We built 2 international datasets: (1) 3,404 clinical trials (CT) containing 'stem cell*' from ClinicalTrials.gov and the World Health Organization's International Clinical Trials Registry Search Portal; and (2) 13,249 newspaper articles on SC therapies using Factiva.com. We compared word frequencies between the CT descriptions and full-text newspaper articles for the number containing terms for SC type and diseases/conditions. We also developed inclusion and exclusion criteria to identify novel SC CTs, mainly regenerative medicine applications.
Newspaper articles focused on human embryonic SCs and neurological conditions with significant coverage as well of cardiovascular disease and diabetes. In contrast, CTs used primarily hematopoietic SCs, with an increase in CTs using mesenchymal SCs since 2007. The latter dominated our novel classification for CTs, most of which are in phases I and II. From the perspective of the public, expecting therapies for neurological conditions, there is limited activity in what may be considered novel applications of SC therapies.

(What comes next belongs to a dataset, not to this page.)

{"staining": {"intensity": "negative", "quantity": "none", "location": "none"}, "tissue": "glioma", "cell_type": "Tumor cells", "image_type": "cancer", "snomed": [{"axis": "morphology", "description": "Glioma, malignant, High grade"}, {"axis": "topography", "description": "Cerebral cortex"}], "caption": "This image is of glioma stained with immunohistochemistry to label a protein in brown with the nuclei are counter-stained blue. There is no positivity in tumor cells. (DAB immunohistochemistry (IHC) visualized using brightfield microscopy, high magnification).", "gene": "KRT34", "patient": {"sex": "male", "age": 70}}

Given the research, regulatory, and commercialization hurdles to the clinical translation of SC research, it seems likely that patients and political supporters will become disappointed and disillusioned. In this environment, proponents need to make a concerted effort to temper claims. Even though the field is highly promising, it lacks significant private investment and is largely reliant on public support, requiring a more honest acknowledgement of the expected therapeutic benefits and the timelines to achieving them.